À l’étranger, l’interdiction de séjour sur le sol états-unien du philosophe et théologien Tariq Ramadan, décidée par le département pour la Sécurité de la patrie de Tom Ridge en raison de la menace terroriste qu’il représente (sic), privera des milliers d’intellectuels d’un autre point de vue alternatif, d’une voix de médiation précieuse. Là encore on ne peut que déplorer l’état de la « démocratie » états-unienne. En effet, comment espèrent-ils convaincre les pays musulmans qu’ils vont les accompagner vers la démocratie alors qu’ils ne laissent pas leurs penseurs les plus brillants s’exprimer chez eux ?
Le Daily Star de Beyrouth publie un texte de Jonathan Laurence de la Brookings Institution qui va en ce sens. On comprend bien qu’un institut dont la raison d’être économique dépend de l’image des États-Unis à l’étranger déplore une telle décision, mais on aimerait entendre le même discours au sujet des agressions militaires et ingérences à l’encontre des pays arabes. Dans le même quotidien, l’un de ses rédacteurs en chef, Hicham Chehab, proteste mollement contre la décision, avant de rappeler qu’il est tout de même du côté des puissants et de la soumission intellectuelle. C’est bien ce que souligne une voix indépendante, celle Diana E. Leck dans le Boston Globe : lorsque Condoleezza Rice demande que les musulmans « modérés » soient soutenus, elle entend par là ceux qui relaient la voix de leur maître.
Le Los Angeles Times, qui mène en ce moment la charge dans la fausse affaire de l’espion israélien au Pentagone, en réalité destinée à préparer la reprise en main par les États-Unis de la politique israélienne, jongle de son côté avec les deux courants impérialistes.

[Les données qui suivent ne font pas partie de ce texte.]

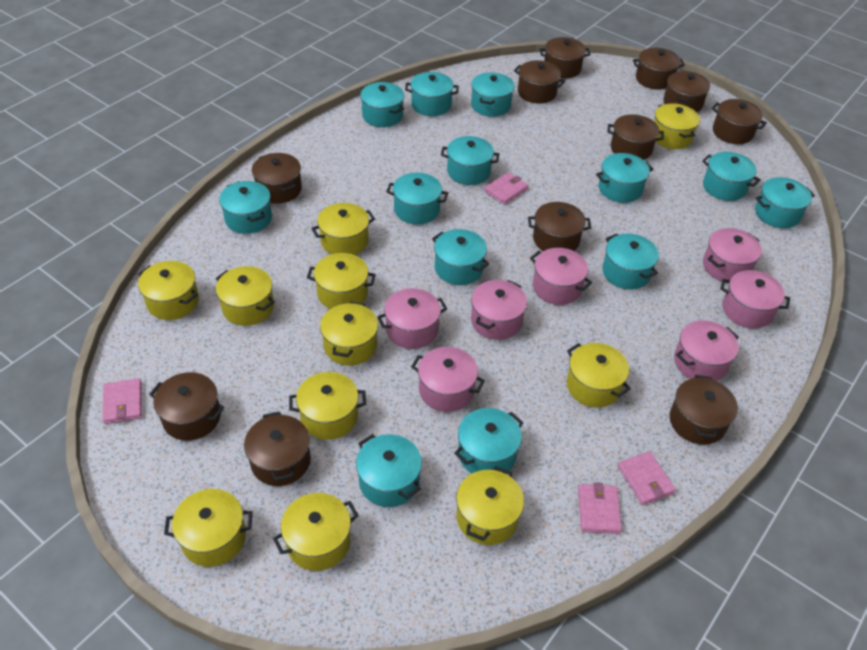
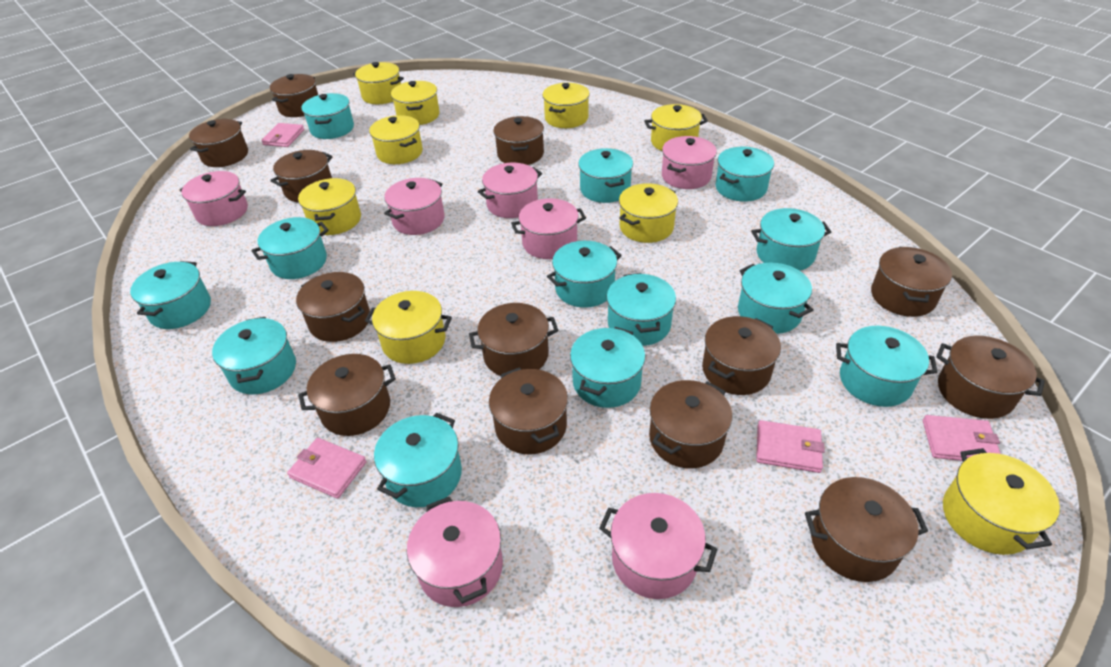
brown pot: [149,372,224,441] [244,411,311,486] [252,153,302,204] [514,60,565,104] [528,202,591,251] [539,37,591,79] [607,114,664,160] [633,48,685,89] [663,71,710,112] [670,375,738,445] [711,99,767,144] = 11 -> [189,119,248,167] [270,74,318,117] [270,150,333,203] [296,272,370,342] [298,354,396,436] [469,303,558,376] [489,367,568,454] [493,116,544,165] [649,380,732,468] [702,316,781,395] [805,477,928,582] [871,247,952,317] [936,335,1045,419] = 13
yellow pot: [138,261,199,320] [164,489,252,567] [216,266,275,326] [273,493,359,571] [289,372,366,440] [307,253,376,309] [311,203,375,255] [320,302,378,366] [456,466,524,545] [566,343,631,407] [654,103,700,149] = 11 -> [298,178,361,235] [353,62,404,104] [365,291,452,364] [369,115,423,164] [391,81,440,125] [542,83,590,128] [619,183,678,243] [644,104,708,151] [943,448,1060,555] = 9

Alors que le fin stratège William Arkin tire sa révérence aux lecteurs en résumant son analyse distillée au fil des articles dans le quotidien phare de la côte Ouest, Max Boot prend soin de justifier à l’avance une nouvelle escalade de la violence en Irak, avec tous les arguments dont il dispose comme de leurs contraires : c’est calculé, affirme-t-il sans rire, pour peser sur l’issue du scrutin présidentiel aux États-Unis en faveur de John Kerry. Mais cela pourrait bien produire l’effet inverse. Max Boot n’est certain que d’une chose : en écrivant cela, il sera du bon côté quoi qu’il arrive.